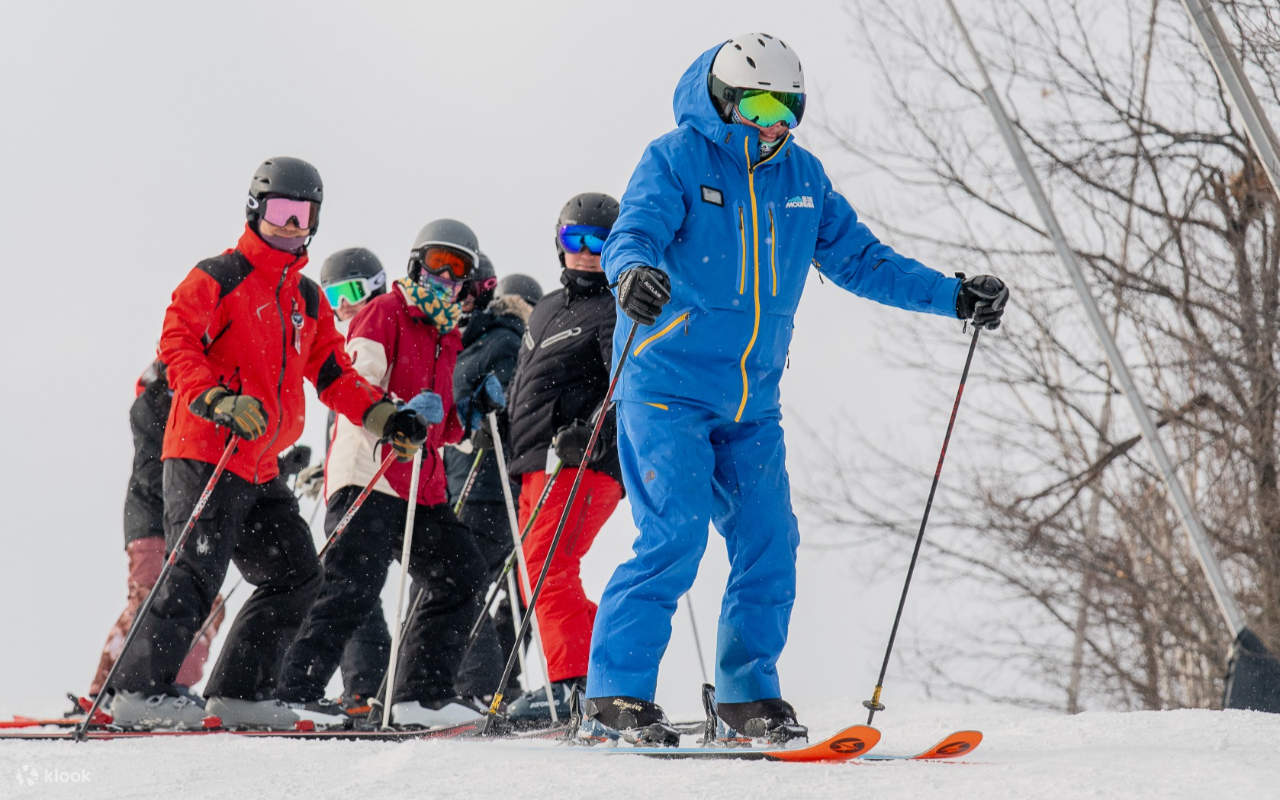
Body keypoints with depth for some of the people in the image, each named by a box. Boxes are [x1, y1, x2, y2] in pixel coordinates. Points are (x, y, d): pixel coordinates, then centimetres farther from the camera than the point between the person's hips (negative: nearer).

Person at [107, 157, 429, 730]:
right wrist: (220, 402, -28)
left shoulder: (308, 300, 19)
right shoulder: (217, 278, -3)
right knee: (197, 574, -17)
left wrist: (385, 418, 7)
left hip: (261, 467, 8)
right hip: (205, 455, -8)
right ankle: (139, 690, -16)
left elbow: (334, 375, 21)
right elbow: (177, 345, -14)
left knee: (296, 576, 7)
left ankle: (238, 693, 11)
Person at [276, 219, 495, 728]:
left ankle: (420, 694, 10)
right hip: (369, 475, -9)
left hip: (422, 484, 9)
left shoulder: (448, 338, 24)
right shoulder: (387, 313, 0)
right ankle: (294, 694, -17)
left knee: (463, 577, 6)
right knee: (355, 588, -18)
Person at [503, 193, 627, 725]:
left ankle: (574, 684, -23)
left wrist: (594, 430, -28)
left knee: (548, 566, -20)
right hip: (537, 462, 9)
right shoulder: (546, 310, 26)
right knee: (538, 573, 9)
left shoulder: (617, 311, 0)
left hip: (584, 462, -9)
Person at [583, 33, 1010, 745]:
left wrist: (954, 297, 9)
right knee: (675, 536, -15)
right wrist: (633, 272, -45)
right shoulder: (675, 159, -6)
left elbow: (859, 258, 16)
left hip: (753, 401, 6)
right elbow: (636, 229, -21)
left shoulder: (801, 176, 11)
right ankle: (614, 697, -8)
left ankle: (748, 694, 15)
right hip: (667, 387, -6)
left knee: (770, 545, 1)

━━━━━━━━━━━━━━━━━━━━

What to work on —
Please count the lines in the records that hold the string "shoulder", and give the number alone.

Response —
8